Given problem A =
Write out the records as a numbered list, starting at the first line of the records and ending at the line containing "order: Polypodiales". Omit blank lines.

Given text =
============

Query transformation – Part 1

Query transformation is a set of techniques used by the optimizer to rewrite a query and optimizer it better. Few optimization paths open up to the optimizer after query transformation. Some query transformations must be costed to be chosen and some do not need to be costed. For example, if a table can be eliminated completely from the join, then that transformation is applied and need to cost that transformation is minimal.

Test case

We will use the following test case to illustrate the concepts behind Query transformation. Some of the optimizations that we see here works from version 11gR1 onwards and so, these test cases might not work in the versions 10g and below.


create table backup.t1 (n1 number not null primary key, n2 number not null, n3 varchar2(256) );
insert into backup.t1 select n1, n1, lpad ( n1, 250,'x') from (select level n1 from dual connect by level <=100);
create table backup.t2 (n1 number not null primary key , n2 number not null, n3 varchar2(256) );
alter table backup.t1 add constrainT t1_fk foreign key  (n2) references backup.t2(n1)
insert into backup.t2 select n1, n1, lpad ( n1, 250,'x') from (select level n1 from dual connect by level <=100);
insert into backup.t1 select n1, n1, lpad ( n1, 250,'x') from (select level n1 from dual connect by level <=100);

Join elimination (JE)

JE is a technique in which one or more tables can be eliminated from the execution plan without altering functional behavior. In the listing 1-1, query selects columns from the table t1 only, but there exists a join predicate between t1 and t2 in that query. Further, no columns are selected from table t2 in this query and join to t2 simply serves as to verify the existence of foreign key values. Enabled Foreign key constraint between these two tables establishes the existence check already and so, there is no need for explicit existence check in the query also. Join to table t2 can be eliminated by the optimizer safely.

select /*+ gather_plan_statistics */ t1.* from t1, t2 where t1.n2 = t2.n1;
select *  from table(dbms_xplan.display_cursor('','','allstats last'))

============

Data lines =
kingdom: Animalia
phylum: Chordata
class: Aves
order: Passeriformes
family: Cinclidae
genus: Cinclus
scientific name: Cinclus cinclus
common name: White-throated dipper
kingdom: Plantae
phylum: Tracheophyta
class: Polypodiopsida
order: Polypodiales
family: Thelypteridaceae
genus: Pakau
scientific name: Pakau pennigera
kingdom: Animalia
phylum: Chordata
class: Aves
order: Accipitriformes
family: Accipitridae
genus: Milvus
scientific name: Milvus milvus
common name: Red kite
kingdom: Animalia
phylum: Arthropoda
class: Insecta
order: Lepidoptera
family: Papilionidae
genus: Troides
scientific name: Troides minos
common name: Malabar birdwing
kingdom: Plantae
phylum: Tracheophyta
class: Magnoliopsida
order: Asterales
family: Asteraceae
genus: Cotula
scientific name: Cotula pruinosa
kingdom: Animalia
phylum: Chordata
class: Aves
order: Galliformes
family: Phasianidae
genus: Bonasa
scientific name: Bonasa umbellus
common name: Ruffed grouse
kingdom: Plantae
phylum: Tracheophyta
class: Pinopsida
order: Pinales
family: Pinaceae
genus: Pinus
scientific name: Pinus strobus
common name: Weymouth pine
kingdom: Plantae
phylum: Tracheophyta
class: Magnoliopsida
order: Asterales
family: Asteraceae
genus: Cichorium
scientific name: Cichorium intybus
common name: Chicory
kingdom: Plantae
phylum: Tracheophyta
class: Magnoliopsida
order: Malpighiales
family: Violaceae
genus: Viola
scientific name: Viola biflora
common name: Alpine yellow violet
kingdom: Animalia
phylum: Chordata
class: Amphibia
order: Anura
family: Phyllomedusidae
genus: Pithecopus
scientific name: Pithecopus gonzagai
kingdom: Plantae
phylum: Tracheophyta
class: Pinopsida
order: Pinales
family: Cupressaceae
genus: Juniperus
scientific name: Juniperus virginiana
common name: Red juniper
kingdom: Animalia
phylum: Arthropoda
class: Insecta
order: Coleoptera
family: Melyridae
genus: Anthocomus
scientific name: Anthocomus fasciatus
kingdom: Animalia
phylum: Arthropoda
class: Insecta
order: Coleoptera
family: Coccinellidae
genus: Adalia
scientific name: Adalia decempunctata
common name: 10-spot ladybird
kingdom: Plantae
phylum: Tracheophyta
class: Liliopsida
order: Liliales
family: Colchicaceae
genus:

============

Given problem B =
According to the query transformation text, from which version onward do some of the optimizations shown in the test case work?

Task response A =
1. kingdom: Animalia
2. phylum: Chordata
3. class: Aves
4. order: Passeriformes
5. family: Cinclidae
6. genus: Cinclus
7. scientific name: Cinclus cinclus
8. common name: White-throated dipper
9. kingdom: Plantae
10. phylum: Tracheophyta
11. class: Polypodiopsida
12. order: Polypodiales

Task response B =
Version 11gR1